Q: How are you trying to communicate these ongoing improvements to the international business community?

A: Mr Abe has given six speeches at investment forums in foreign countries, something that has not been done by any other prime minister. At the same time, Jetro has organised 120 investment seminars in the past 18 months. People abroad don’t know Japan. They don't have appetite for investment in the country; they don’t know that things have been changing.

Q: What are the opportunities for foreign investors in Japan today?

A: First and foremost, R&D centres. A significant number of foreign companies have already decided to establish an R&D centre in Japan. They can easily find good partners in local universities and companies, as well as hire good researchers. With 10.5 researchers per 1000 inhabitants, Japan boasts the second highest ratio in the world. Besides, [Japan's] R&D expenditure is the highest in the world, with 3.4% of GDP per year, and Japan is second only to the US for number of Nobel laureates in natural sciences [from 2000 to 2016].

In addition to that, Japanese women are very demanding consumers, which is why companies such as Johnson & Johnson release new items onto the Japanese market first. And products developed in Japan can now be sold to countries elsewhere in the region because their levels of income have grown significantly and they can afford products from Japan.

At the same time, Japan offers foreign companies high levels of intellectual property protection, which is a significant factor compared with neighbouring countries.

Q: Is there any specific incentive to cover the risks related to R&D research?

A: We are offering grants for up to Y1bn for companies doing experimental research and establishing R&D centres, and have already backed 11 projects.

Q: What other sectors offer opportunities for foreign investors?

A: Medicine and medical equipment is another sector with opportunities for foreign investors. Japan has an ageing population, which means a huge demand for the industry.

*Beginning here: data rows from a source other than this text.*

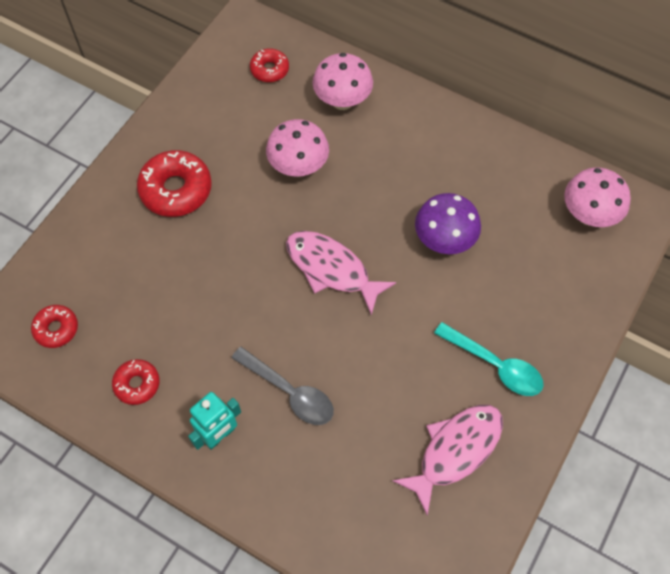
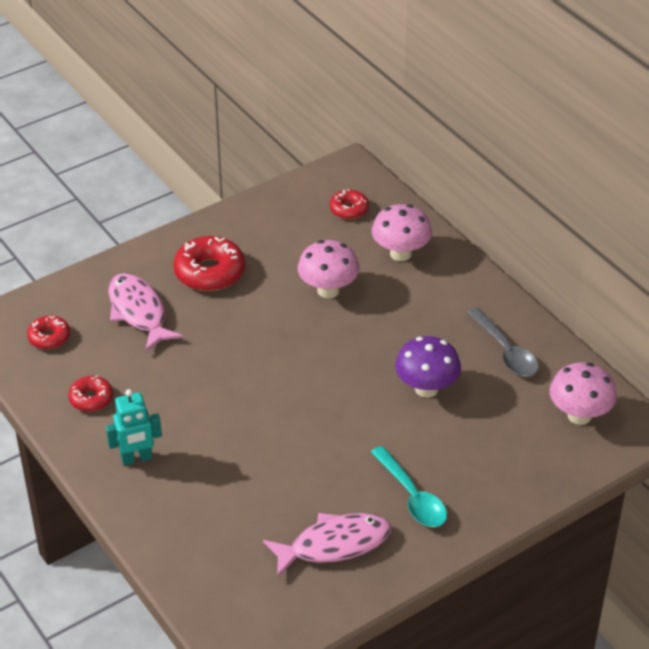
camera: 25 degrees right, 20 degrees down
grey spoon [231,347,334,425] -> grey spoon moved to [467,307,539,376]
pink fish [286,231,396,315] -> pink fish moved to [108,273,184,352]

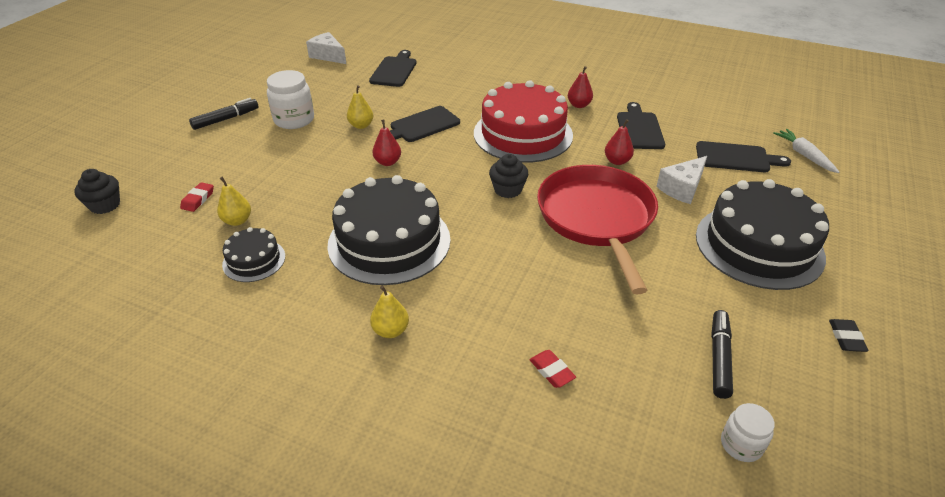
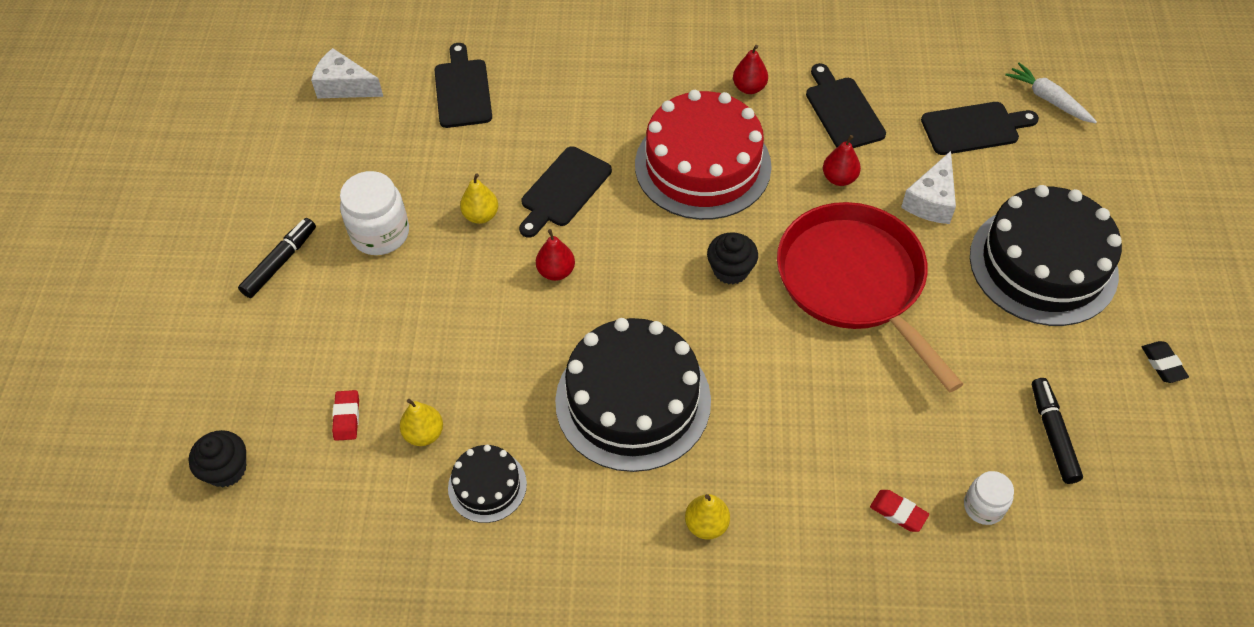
camera: 20 degrees left, 15 degrees up
white jar [721,403,775,462] -> white jar moved to [964,471,1014,525]

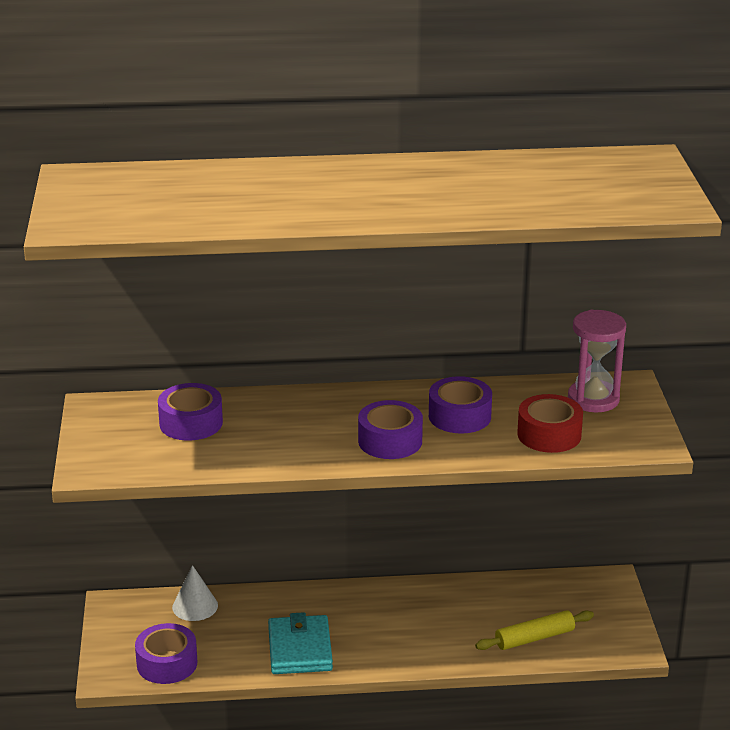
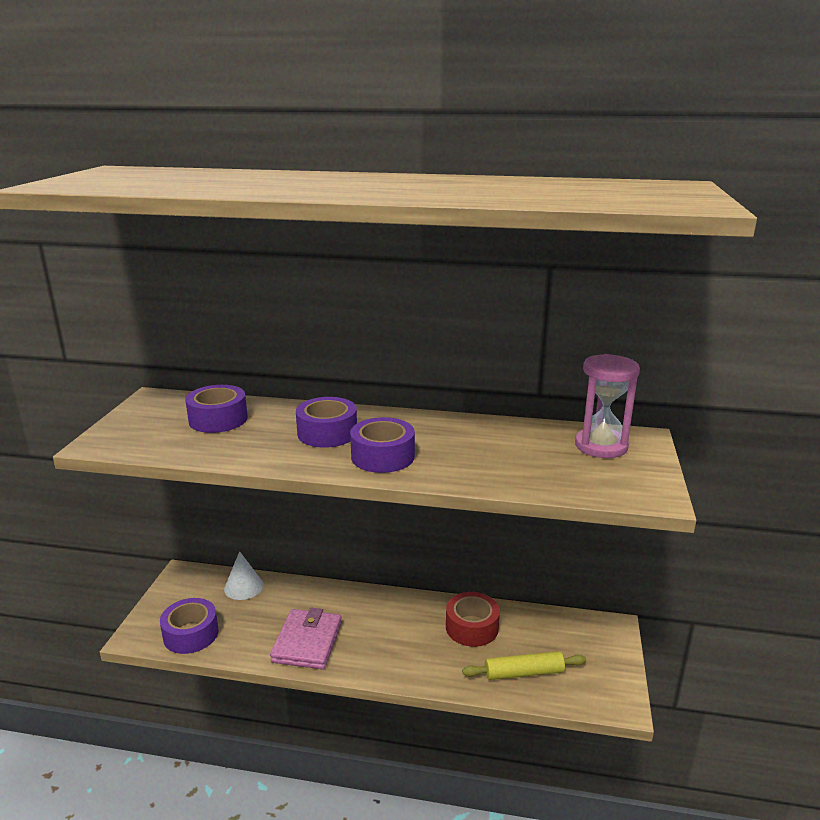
camera: 15 degrees right, 5 degrees down
turquoise wallet [268,612,333,674] -> pink wallet [270,608,342,669]
purple tape [429,376,492,434] -> purple tape moved to [296,397,357,448]
red tape [517,394,583,453] -> red tape moved to [446,592,500,647]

And the government has liberalised the development of new drugs, making approval periods shorter.

Tourism-related sectors also have potential. We have many tourists, with Chinese and Singaporean companies servicing visitors from their countries. For hotels, travel agents, finance and other related services, it’s a very promising sector.

Q: Japan is perceived as an expensive place to live and do business in. Is this hampering its FDI potential?

A: This is an obsolete idea. Tokyo’s cost comparison with cities such as Hong Kong, Singapore and Shanghai is very competitive, which means that other second-tier cities are even more competitive. Foreigners tend to see Japan as expensive, but costs are not that high, and since deregulation was introduced, the business environment surrounding foreign companies has dramatically changed.

Q: How can foreign investors bridge the culture gap that is also perceived as a challenge to develop partnerships with local businesses?

A: It’s not easy, but if Japanese companies become more familiar with foreign peers, then cultural differences in fields such as corporate governance will disappear. Our SMEs have cutting-edge technology, but they are unfamiliar with foreign companies – this will gradually disappear moving forward.

The TPP agreement [could give] them a very important chance to change their mindset. Potentially their market [would be] not only Japan but a market of 3 billion [on both sides of the Pacific Ocean]. I understand TPP is difficult to ratify [in the US], but I think it will [come into effect]. (NB: This interview was given before Donald Trump won the US presidential election.)

Q: Tokyo is hosting the 2020 Olympic games. Is this another chance for Jetro to promote the country’s business proposition abroad?

A: This is a great chance to disseminate information regarding Japan. We are trying to deliver the message and the Olympics offer a great chance for the government and companies to share their thinking and to spread the word. The UK has been very successful in doing this with the games in London; we want to do the same.